Freelance. This past week, I said this word in one of my college classes, and students had never heard it. They were asking about my “other job” as a writer, and I told them I worked as a freelance writer. “A what kind of writer?” they asked.
Freelance. I suspect a lot of people work freelance. They run their own schedules, generate their own work, and cobble together a career and an income. In a way, I’m a freelance professor, I told my students. I’m an adjunct and can take or leave the classes I’m offered as my schedule and whim permit. Every class is taught on a contractual basis. I get paid by the credit hour. Freelance teaching, I think I could call it.
I’ve been a freelance writer since 1982. It's hard to think more than thirty years have passed since I took the leap into self-employment as a writer. I remember visiting the local library in Deltona, Florida where I lived when I launched my writing career. There was a huge collection of books in the nonfiction section of the library devoted exclusively to freelance writing. There were probably 150 books on the subject. I was astonished and asked the librarian about them. "It's a popular career here," she said. Deltona was largely a retirement community in those days, and lots of folks try their hand at writing when they retire.
I checked out the books on freelance writing eight at a time—the limit per subject per checkout. I read them cover to cover, took notes, and tried to apply the advice they gave. It worked. I was published within the year. The first thing I sold was an article on lighthouses to The Compass, the magazine of Mobil Oil Company. It’s out of circulation now—a victim of budget squeezing and the Internet—but it was a classy publication and a wonderful career starter for me. I eventually sold about twenty articles to it.
Hundreds of articles and eighteen books later, I’m still happily freelancing. I’ve done a little freelance editing and freelance exhibit design and scriptwriting too. I think I'll always be a freelance worker. I did a stint as a public school teacher for a few years, but I like freelance work better, including the freelance teaching I now do at a community college. Freelancing allows me to take contracts and assignments based on what I know I do best.

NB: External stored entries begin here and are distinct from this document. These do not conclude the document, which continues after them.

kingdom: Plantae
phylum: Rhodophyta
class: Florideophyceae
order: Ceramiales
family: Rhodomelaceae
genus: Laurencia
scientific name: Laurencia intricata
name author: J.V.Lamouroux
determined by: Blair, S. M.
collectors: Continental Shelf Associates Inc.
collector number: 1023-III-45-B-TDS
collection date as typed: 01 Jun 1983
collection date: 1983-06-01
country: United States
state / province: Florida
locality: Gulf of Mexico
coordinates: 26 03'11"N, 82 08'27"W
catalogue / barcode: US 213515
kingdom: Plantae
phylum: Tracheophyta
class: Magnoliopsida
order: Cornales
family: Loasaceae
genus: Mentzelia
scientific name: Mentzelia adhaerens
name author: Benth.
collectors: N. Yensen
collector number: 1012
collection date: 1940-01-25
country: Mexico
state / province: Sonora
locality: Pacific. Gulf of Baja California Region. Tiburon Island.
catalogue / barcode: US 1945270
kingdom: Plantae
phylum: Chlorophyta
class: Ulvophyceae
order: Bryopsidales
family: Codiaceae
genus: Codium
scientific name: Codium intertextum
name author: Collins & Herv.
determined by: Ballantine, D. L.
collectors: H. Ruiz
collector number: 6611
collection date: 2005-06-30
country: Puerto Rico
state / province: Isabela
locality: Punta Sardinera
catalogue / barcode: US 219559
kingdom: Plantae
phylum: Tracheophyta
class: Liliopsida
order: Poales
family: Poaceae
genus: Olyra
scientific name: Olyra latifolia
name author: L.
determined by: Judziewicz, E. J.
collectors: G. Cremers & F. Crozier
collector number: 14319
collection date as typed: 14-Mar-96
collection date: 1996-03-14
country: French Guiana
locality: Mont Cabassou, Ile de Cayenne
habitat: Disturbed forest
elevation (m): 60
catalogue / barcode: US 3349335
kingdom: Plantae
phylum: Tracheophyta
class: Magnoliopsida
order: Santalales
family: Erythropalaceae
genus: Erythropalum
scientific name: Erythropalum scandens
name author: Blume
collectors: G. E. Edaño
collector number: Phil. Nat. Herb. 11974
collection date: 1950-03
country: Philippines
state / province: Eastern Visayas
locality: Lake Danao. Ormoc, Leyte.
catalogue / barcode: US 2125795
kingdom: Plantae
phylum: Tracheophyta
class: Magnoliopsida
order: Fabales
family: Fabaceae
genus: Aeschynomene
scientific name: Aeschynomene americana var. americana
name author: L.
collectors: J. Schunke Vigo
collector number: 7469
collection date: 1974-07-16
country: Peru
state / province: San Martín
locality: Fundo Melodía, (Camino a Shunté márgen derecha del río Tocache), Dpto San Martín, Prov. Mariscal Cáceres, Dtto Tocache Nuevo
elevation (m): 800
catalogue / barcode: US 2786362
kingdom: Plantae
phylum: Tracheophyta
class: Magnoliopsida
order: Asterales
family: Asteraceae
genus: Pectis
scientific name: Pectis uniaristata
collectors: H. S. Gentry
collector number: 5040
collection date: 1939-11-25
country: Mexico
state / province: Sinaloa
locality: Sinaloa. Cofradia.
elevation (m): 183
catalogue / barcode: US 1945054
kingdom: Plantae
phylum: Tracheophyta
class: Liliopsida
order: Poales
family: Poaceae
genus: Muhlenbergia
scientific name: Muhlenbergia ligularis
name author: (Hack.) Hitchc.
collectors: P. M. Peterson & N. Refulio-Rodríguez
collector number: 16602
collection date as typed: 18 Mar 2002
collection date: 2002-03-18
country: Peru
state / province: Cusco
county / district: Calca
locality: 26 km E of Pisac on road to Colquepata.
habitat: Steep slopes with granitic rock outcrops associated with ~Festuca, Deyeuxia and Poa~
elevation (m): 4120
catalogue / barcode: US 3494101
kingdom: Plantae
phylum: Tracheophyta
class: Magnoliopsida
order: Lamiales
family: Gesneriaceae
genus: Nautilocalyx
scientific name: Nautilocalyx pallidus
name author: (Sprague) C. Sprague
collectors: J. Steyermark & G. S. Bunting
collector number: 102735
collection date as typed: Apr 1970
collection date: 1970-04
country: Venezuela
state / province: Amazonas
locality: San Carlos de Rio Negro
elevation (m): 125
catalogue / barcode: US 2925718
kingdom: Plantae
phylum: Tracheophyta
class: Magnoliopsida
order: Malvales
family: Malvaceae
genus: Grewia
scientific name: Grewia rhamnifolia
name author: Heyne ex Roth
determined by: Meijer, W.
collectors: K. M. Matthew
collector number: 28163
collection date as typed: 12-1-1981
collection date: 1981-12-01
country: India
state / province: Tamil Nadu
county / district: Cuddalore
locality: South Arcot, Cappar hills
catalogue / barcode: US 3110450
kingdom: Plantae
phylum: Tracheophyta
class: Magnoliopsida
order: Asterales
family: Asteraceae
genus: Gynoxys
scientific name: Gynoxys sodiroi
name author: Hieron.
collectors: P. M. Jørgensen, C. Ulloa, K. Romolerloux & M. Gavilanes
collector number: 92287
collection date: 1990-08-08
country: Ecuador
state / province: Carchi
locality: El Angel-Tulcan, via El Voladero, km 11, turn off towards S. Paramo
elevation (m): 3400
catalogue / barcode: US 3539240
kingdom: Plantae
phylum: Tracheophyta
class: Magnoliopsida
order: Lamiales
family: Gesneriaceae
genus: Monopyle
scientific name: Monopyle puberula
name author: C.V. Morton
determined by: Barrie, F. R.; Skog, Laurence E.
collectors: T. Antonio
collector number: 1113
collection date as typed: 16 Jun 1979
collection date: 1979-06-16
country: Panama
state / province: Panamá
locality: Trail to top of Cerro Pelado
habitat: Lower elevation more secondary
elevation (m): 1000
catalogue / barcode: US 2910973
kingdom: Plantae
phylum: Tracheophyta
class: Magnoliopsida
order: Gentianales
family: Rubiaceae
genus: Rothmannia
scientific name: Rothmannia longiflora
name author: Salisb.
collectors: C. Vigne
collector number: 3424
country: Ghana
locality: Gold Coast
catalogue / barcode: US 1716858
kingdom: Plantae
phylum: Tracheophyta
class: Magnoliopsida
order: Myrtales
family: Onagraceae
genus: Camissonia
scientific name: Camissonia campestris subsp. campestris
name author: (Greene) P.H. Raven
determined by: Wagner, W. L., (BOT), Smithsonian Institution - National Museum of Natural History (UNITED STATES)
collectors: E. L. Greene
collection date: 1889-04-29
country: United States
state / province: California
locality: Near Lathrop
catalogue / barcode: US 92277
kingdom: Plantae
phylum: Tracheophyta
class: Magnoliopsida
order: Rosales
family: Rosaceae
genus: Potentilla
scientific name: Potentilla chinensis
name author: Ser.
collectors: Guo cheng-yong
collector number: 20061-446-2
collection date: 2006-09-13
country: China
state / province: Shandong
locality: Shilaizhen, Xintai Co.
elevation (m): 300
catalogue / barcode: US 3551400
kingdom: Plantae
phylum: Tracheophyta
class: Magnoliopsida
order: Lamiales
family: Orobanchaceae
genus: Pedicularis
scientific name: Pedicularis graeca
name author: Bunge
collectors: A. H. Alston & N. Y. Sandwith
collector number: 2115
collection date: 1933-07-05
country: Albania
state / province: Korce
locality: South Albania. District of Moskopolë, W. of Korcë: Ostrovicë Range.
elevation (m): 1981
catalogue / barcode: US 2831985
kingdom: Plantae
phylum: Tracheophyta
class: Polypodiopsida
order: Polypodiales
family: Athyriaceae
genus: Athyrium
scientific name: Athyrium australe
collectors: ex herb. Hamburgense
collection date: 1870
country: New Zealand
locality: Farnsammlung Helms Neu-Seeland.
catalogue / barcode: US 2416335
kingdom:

Talking with my students reminded me of the origin of the word freelance. It goes back to medieval days when rich landowners had small armies to protect their castles and lands. Sometimes, those wealthy dukes and barons, even princes and kings, needed more soldiers to fight for them. The mercenaries they hired—paid for their services--called themselves freelancers, because anyone was free to hire their lances; they fought for pay. I think it’s rather fascinating that the word survives today to describe anyone working for himself or herself. I suppose "taking a stab at" various kinds of work is a good metaphor for the freelance life. (Confession: I secretly wish I had a lance hanging on my office wall!)
National Freelance Day is November 21st. Perhaps I should wait to post this, until November. But it’s too much on my mind to wait, too interesting. It made for a teachable moment in class this week. I'll be sure to celebrate in November.
Freelance writing, freelance teaching, freelance editing, freelance scriptwriting…It’s a good life!